I remember having such incredibly mixed feelings. I cared about him, but he had done so much to me, took my money, my trust, my peace of mind, and lied like no one I’d ever met before, about every blawdy thing, and even after getting away from all the crap in the city to the Lake, and that wonderful cottage, and the great memories we had there, after it all, I had to stay and see it through, and I did love him. I just… was also very aware of the whole after Tim part, and much more so than he would have liked. He knew.
But he fought, and he bullied the nurses for this, and that, and bullied me, and pushed and fought some more, and god help me was he a horrible, horrible, horrible patient, but man did he fight it.
If only’s were never spoken of, but I saw them in the shadows, in the corners, and wondered myself how long he would have had if he’d not self-medicated, cause it was only after we’d left the city and away from that life he had led that the symptoms appeared – after he’d stopped doing coke. But he blamed it all on the Doctors, for missing that itsy, bitsy tip of that tumour poking up over the top of his stomach, invisible to anyone but a specialist.
His history, his addictions, his past lying about his health, and getting caught, all played a role as well. They just didn’t at first really believe him.
Oh, what if.
When we first moved up to the cottage it was just once in a while, every couple of weeks, maybe less, maybe more, at first he went down to his guy for a bag, but after a while even that stopped, and by the time that pain set in, it had been almost two years since, he was clean, eating well, and he was in pain and no one could say exactly why, until he turned yellow when a bile duct had become blocked by the tumour, and the truth was revealed.
I was there with him when Dr.
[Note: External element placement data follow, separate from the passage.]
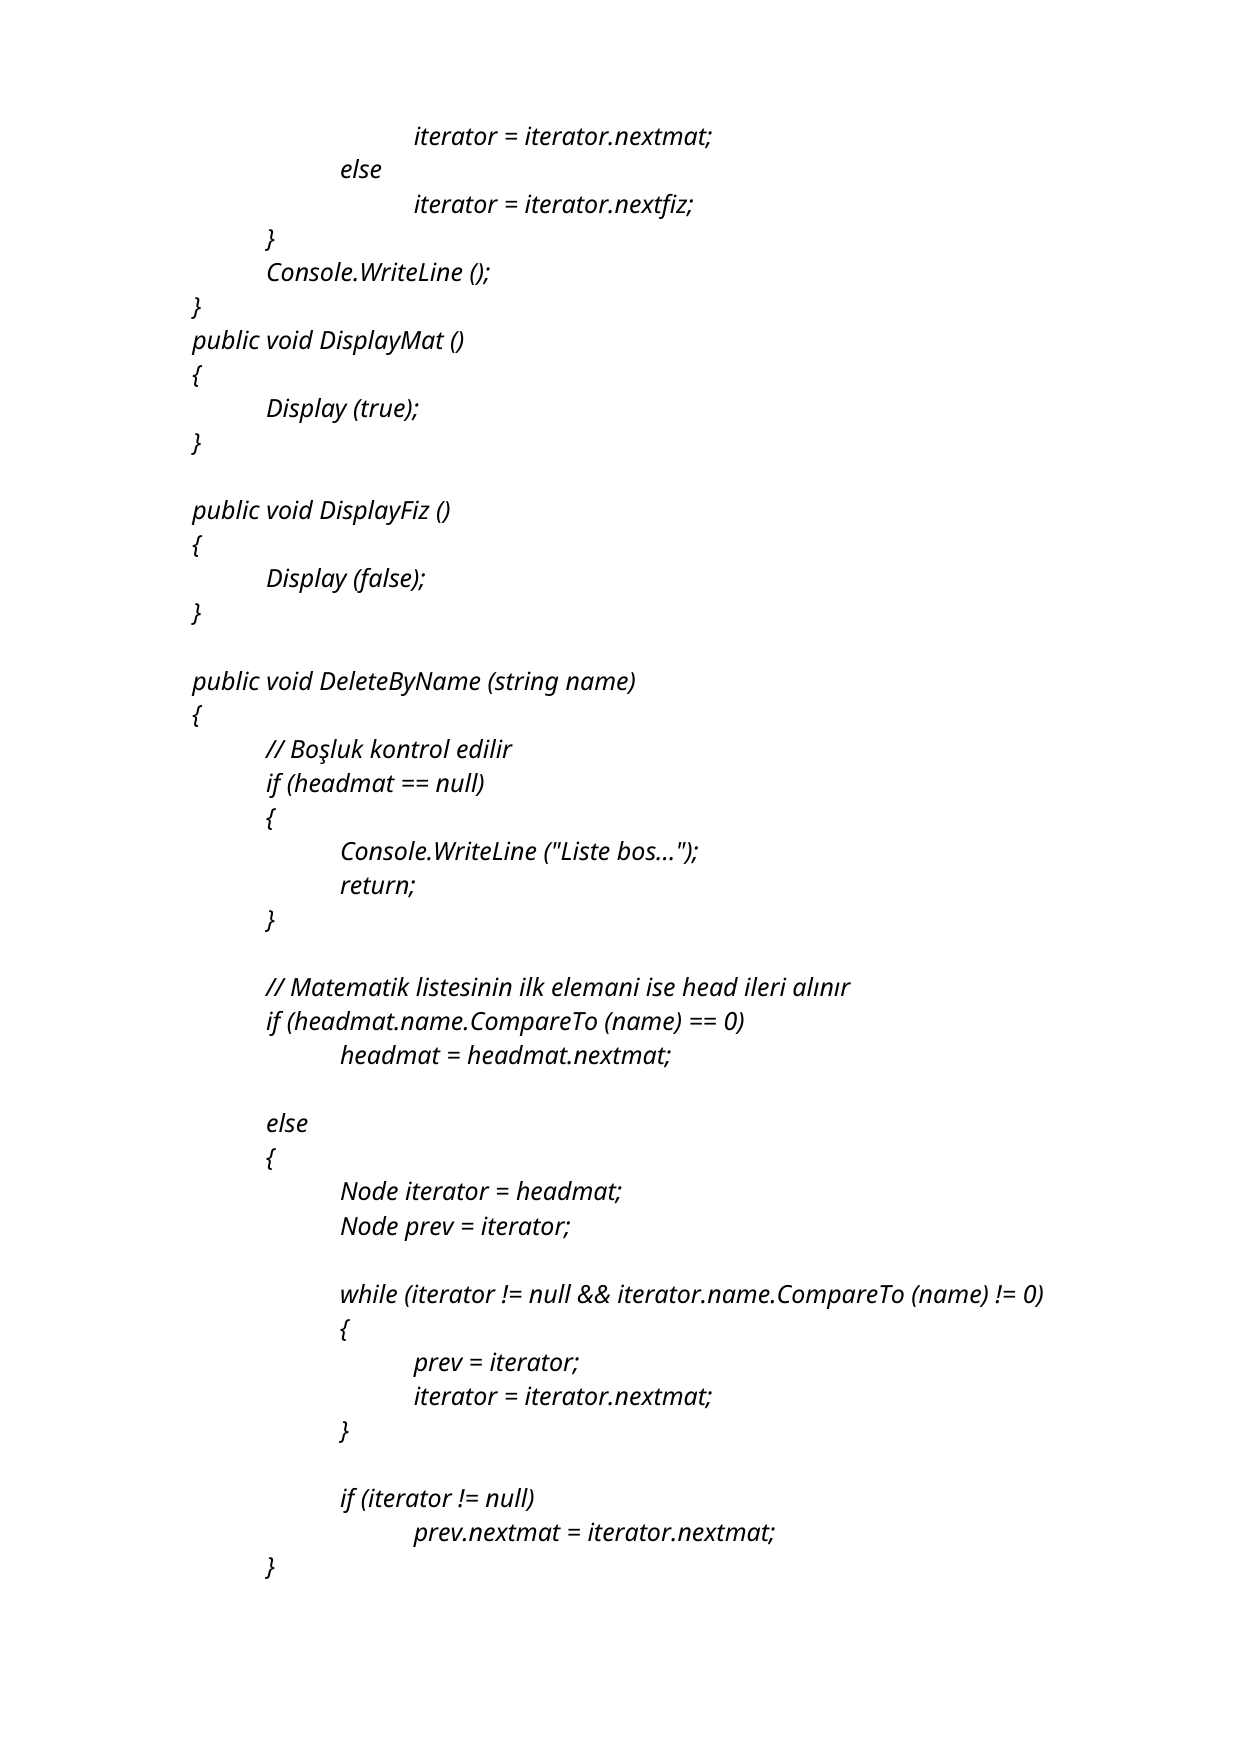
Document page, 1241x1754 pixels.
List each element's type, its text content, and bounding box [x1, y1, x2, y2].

text } [118, 1549, 1122, 1583]
text prev.nextmat = iterator.nextmat; [118, 1515, 1122, 1549]
text prev = iterator; [118, 1344, 1122, 1378]
text Console.WriteLine (); [118, 254, 1122, 288]
text Console.WriteLine ("Liste bos..."); [118, 833, 1122, 867]
text { [118, 799, 1122, 833]
text if (headmat.name.CompareTo (name) == 0) [118, 1004, 1122, 1038]
text public void DeleteByName (string name) [118, 663, 1122, 697]
text { [118, 1310, 1122, 1344]
text Node prev = iterator; [118, 1208, 1122, 1242]
text public void DisplayFiz () [118, 493, 1122, 527]
text { [118, 1140, 1122, 1174]
text } [118, 425, 1122, 459]
text Display (false); [118, 561, 1122, 595]
text public void DisplayMat () [118, 322, 1122, 357]
text { [118, 697, 1122, 731]
text iterator = iterator.nextmat; [118, 118, 1122, 152]
text if (iterator != null) [118, 1481, 1122, 1515]
text else [118, 1106, 1122, 1140]
text else [118, 152, 1122, 186]
text if (headmat == null) [118, 765, 1122, 799]
text { [118, 527, 1122, 561]
text } [118, 288, 1122, 322]
text return; [118, 867, 1122, 902]
text iterator = iterator.nextfiz; [118, 186, 1122, 220]
text } [118, 1412, 1122, 1447]
text while (iterator != null && iterator.name.CompareTo (name) != 0) [118, 1276, 1122, 1310]
text } [118, 902, 1122, 936]
text iterator = iterator.nextmat; [118, 1378, 1122, 1412]
text headmat = headmat.nextmat; [118, 1038, 1122, 1072]
text // Matematik listesinin ilk elemani ise head ileri alınır [118, 970, 1122, 1004]
text Node iterator = headmat; [118, 1174, 1122, 1208]
text } [118, 595, 1122, 629]
text // Boşluk kontrol edilir [118, 731, 1122, 765]
text } [118, 220, 1122, 254]
text Display (true); [118, 391, 1122, 425]
text { [118, 357, 1122, 391]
McAllister, with no sugar-coating, bluntly proclaimed Tim, you have Pancreatic Cancer, it wasn’t a surprise, not to me, just a confirmation, and of where and what its name was.
That’s really when he started his long fight, that day, there in the hospital as we found out, and our overnight stay was turned into more like 3 weeks, cause they were not messing around and it was coming out.
So with the clothes on our back, and just another set in a bag, it all began, and sort of maybe foreshadowed how it all went down, with no sugar-coating, and all at once, and everything just happened, rides, time, appointments, death.
And god help me, he fought.
So when the minister from Tim’s Dad’s church asked me if I’d like to write something for her to say at the service at the church, about Tim, and it was a poem I’d read long ago in High School that kept turning around in my mind, the lines I repeated again and again in my mind – rage, rage against the dying of the light – by Dylan Thomas.
And it’s these lines in particular that will always remind me of him, and how he fought, and how fragile life can be, how brutal with the truth, and with no compassion. So I suppose, in the end, the empathy is up to us to find inside ourselves, and maybe some forgiveness.
Wild men who caught and sang the sun in flight,
And learn, too late, they grieved it on its way,
Do not go gentle into that good night.
Grave men, near death, who see with blinding sight
Blind eyes could blaze like meteors and be gay,
Rage, rage against the dying of the light.